The Problem with proximity
It ain’t rocket science, really. The closer you are to your food source, the more likely it’s gonna get you.
A clutch of bona fide researchers confirmed same, recently, with a study that explored the relationship between where a person lives and her physical condition. According to scientists at the University of Buffalo, the greater the number of restaurants near a woman’s home, the higher her body mass index is gonna be.
The study, which was published in a recent issue of the Journal of Planning Education and Research, looked at 172 women in Erie County, N.Y., who lived in urban, suburban and exurban areas.
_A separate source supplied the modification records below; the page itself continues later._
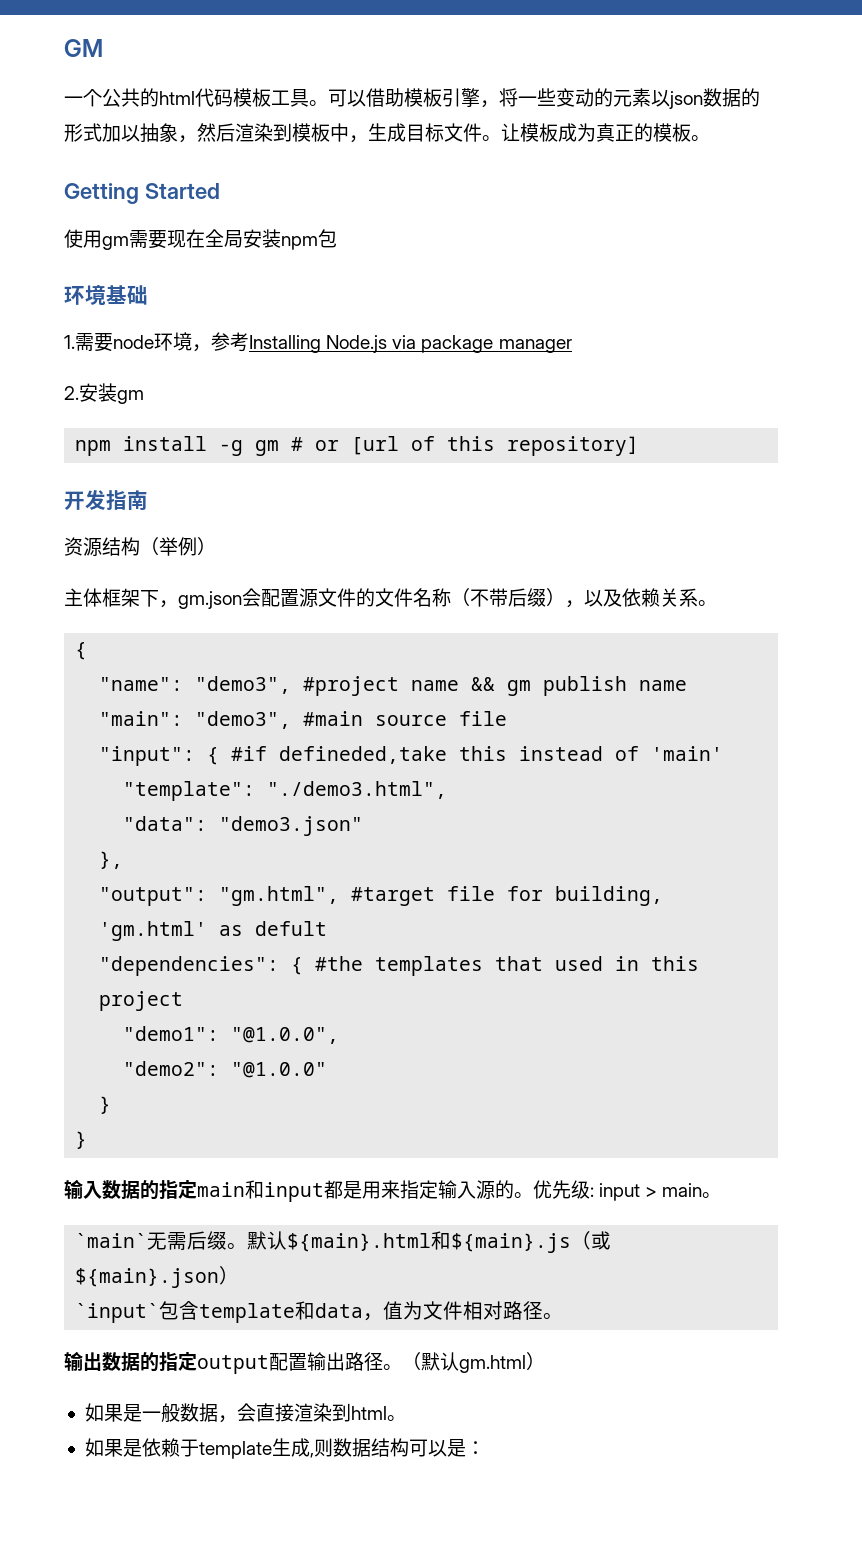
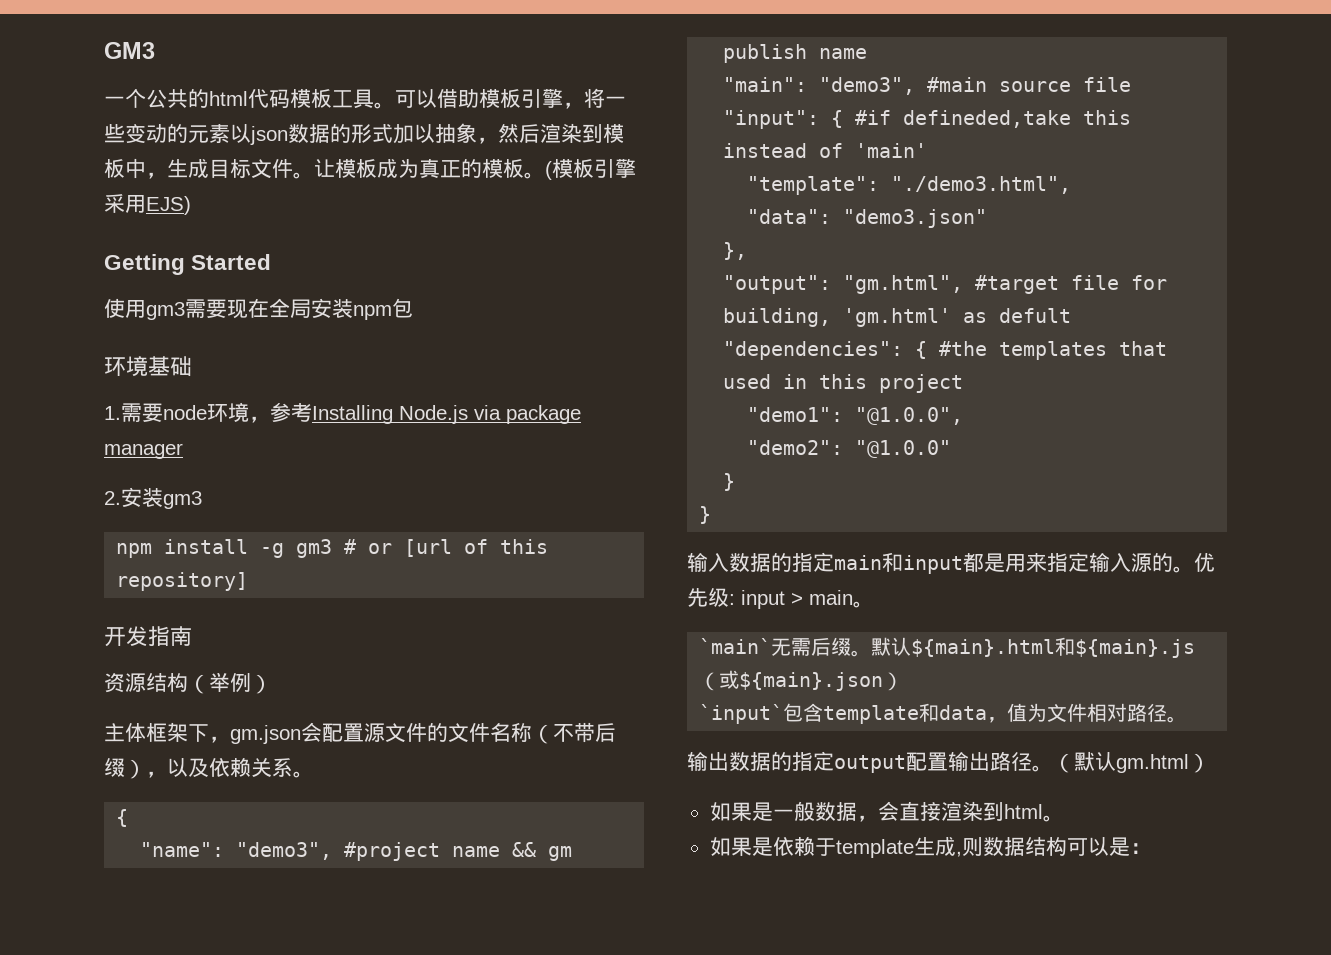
[64,39,103,57] GM -> [104,42,155,59] GM3
(710, 138) none -> [545,158,636,180] [104,194,191,215] (模板引擎采用EJS)
[102,236,129,250] gm -> [146,302,185,320] gm3
[117,390,144,404] gm -> [163,491,202,509] gm3
[255,440,280,456] gm -> [296,539,333,558] gm3

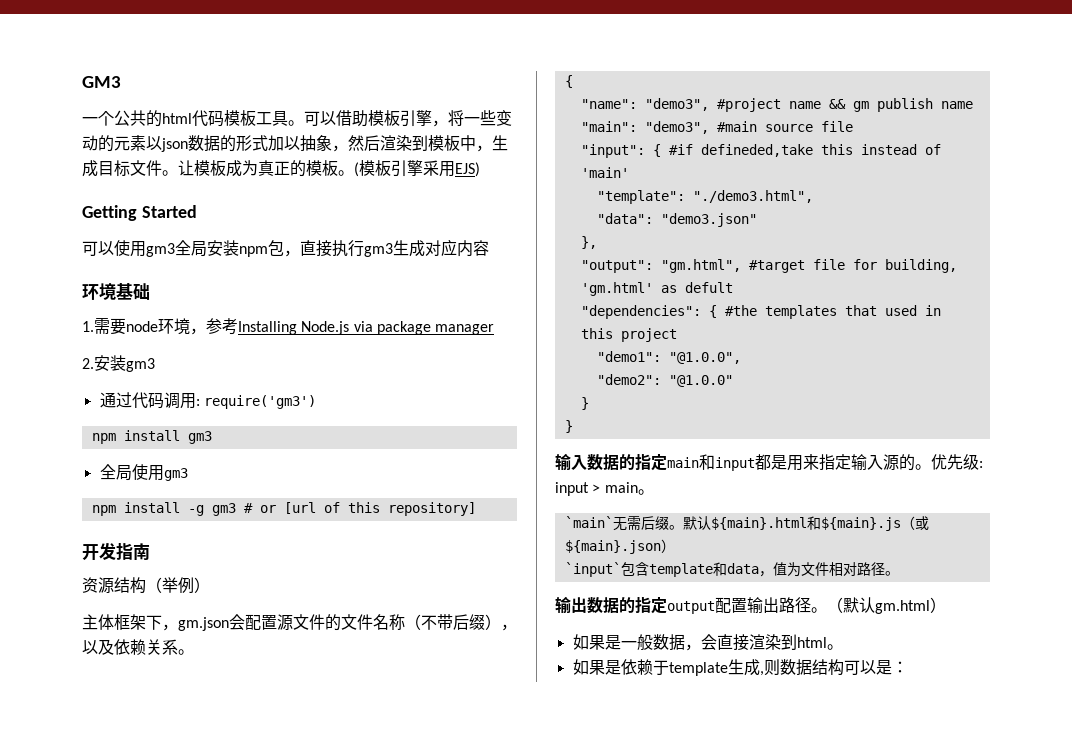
[104,298,269,320] 使用gm3需要现在 -> [82,240,175,257] 可以使用gm3
(413, 308) none -> [284,239,489,257] ，直接执行gm3生成对应内容
(202, 500) none -> [99,392,316,409] [91,430,212,444] [99,464,188,481] // 通过代码调用: require('gm3') // npm install gm3 // 全局使用gm3

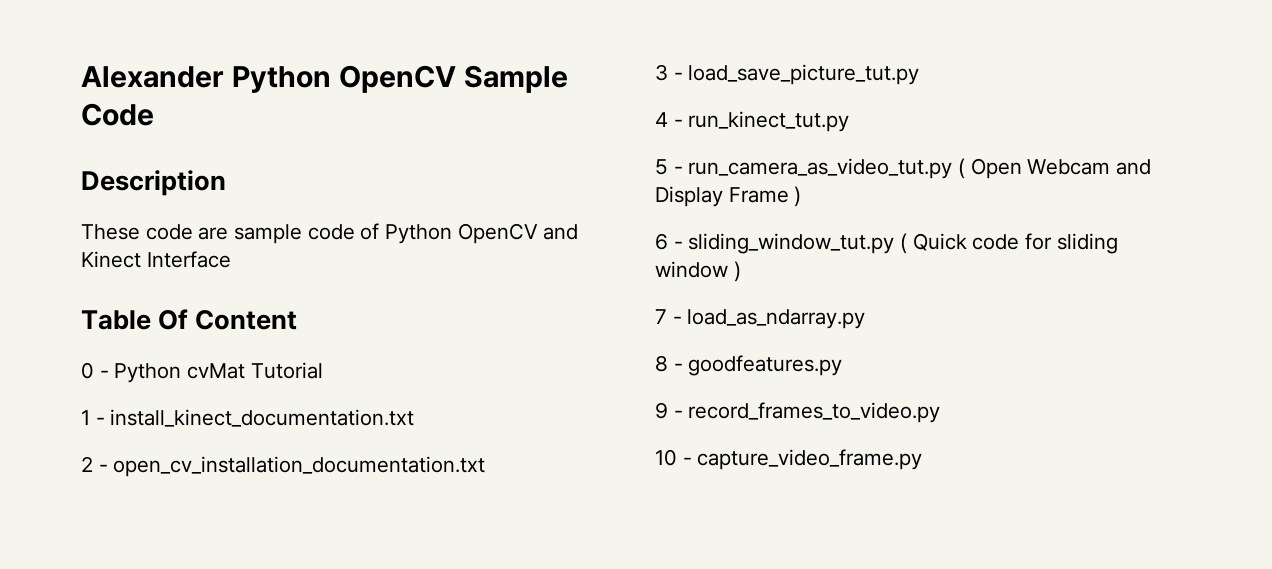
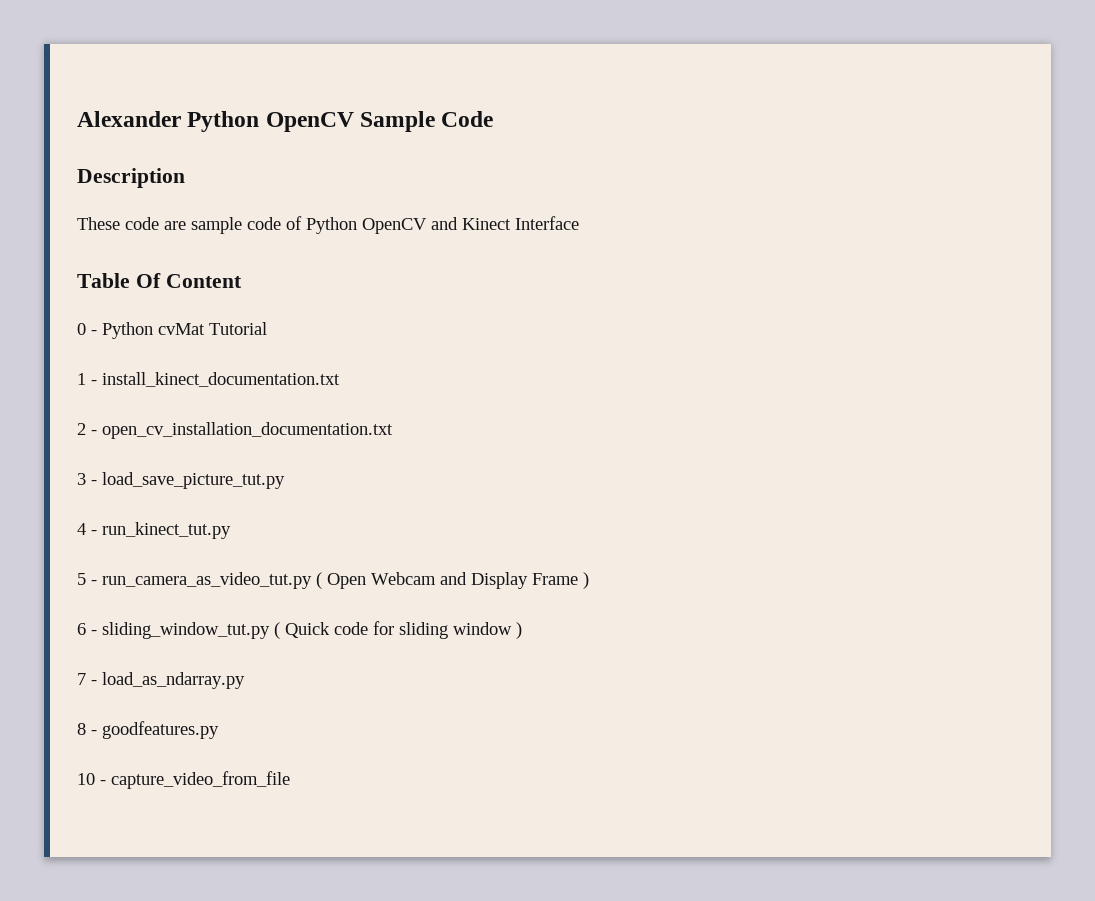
[655,402,941,423] // 9 - record_frames_to_video.py -> (219, 730) none
[697,449,923,470] capture_video_frame.py -> [111,771,290,789] capture_video_from_file

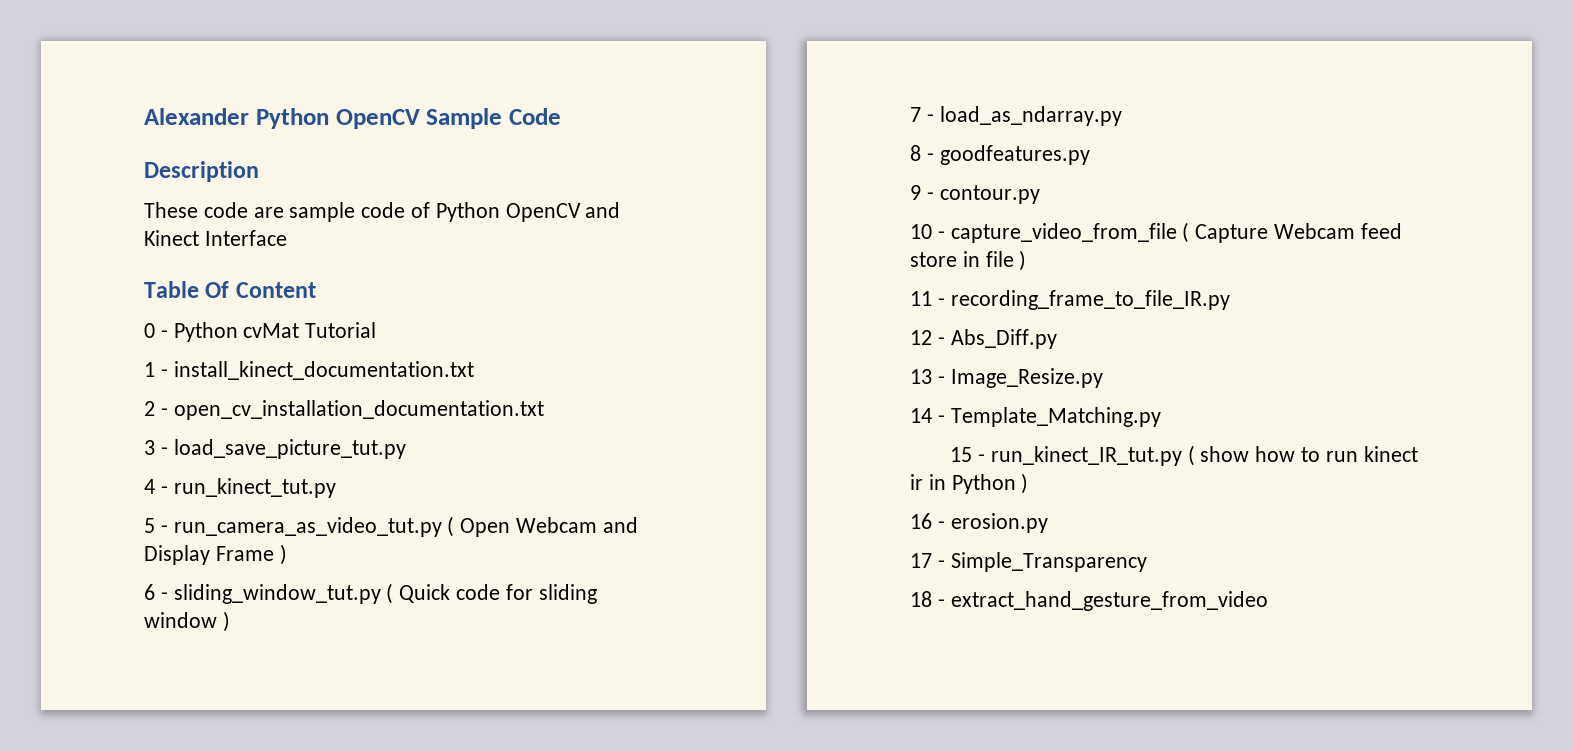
(219, 730) none -> [910,185,1040,204] // 9 - contour.py
(290, 780) none -> [1182,222,1402,243] [910,250,1027,271] [910,290,1230,310] [910,329,1057,349] [910,368,1103,388] [910,407,1161,427] [950,445,1418,466] [910,473,1029,494] [910,513,1048,533] [910,552,1147,572] [910,591,1268,611] ( Capture Webcam feed store in file ) // 11 - recording_frame_to_file_IR.py // 12 - Abs_Diff.py // 13 - Image_Resize.py // 14 - Template_Matching.py // 15 - run_kinect_IR_tut.py ( show how to run kinect ir in Python ) // 16 - erosion.py // 17 - Simple_Transparency // 18 - extract_hand_gesture_from_video

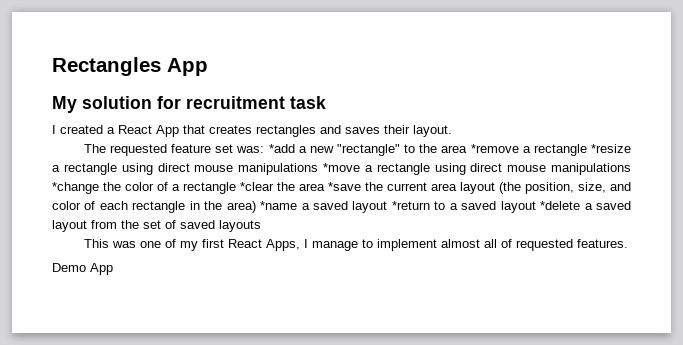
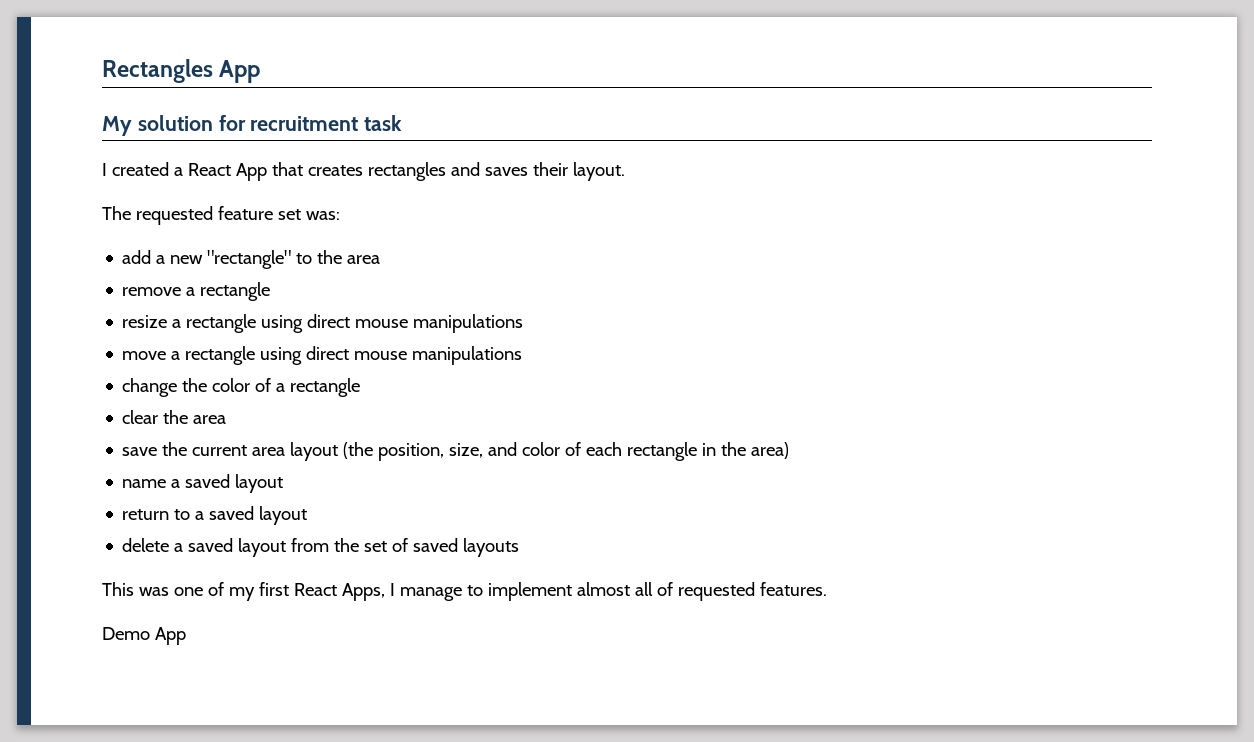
[268,144,295,153] *add -> [122,250,152,264] // add
[470,144,631,156] [52,163,631,175] [52,182,99,194] *remove a rectangle *resize a rectangle using direct mouse manipulations *move a rectangle using direct mouse manipulations *change -> [122,282,271,301] [122,314,524,333] [122,346,523,365] [122,378,178,397] // remove a rectangle // resize a rectangle using direct mouse manipulations // move a rectangle using direct mouse manipulations // change
[240,182,361,191] *clear the area *save -> [122,410,227,424] [122,447,158,456] // clear the area // save
[260,201,430,213] *name a saved layout *return -> [122,474,284,493] [122,509,170,520] // name a saved layout // return
[540,201,581,210] *delete -> [122,538,170,552] // delete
There’s much to be learned from research such as this for city planners who, say angry responders to such news, would do neighbourhood women a favour by being more judicious in their distribution of eateries.
Such a view absolves, somewhat, individuals of personal responsibility for their physical state, a controversial stand in this era of overly litigious fast food consumers, furious with the results of their frequenting a particular commercial establishment. But Toronto Food Strategy’s Cultivating Food Connections, a report exploring city dwellers’ access to healthy food closer to home, unapologetically calls the subject a municipal issue and insists its attendance should be among the mandates of every city department.
We’re at the point, says FoodShare Toronto’s executive director Debbie Field, “where planners should be citing healthy grocery stores just as they do schools when talking about development.”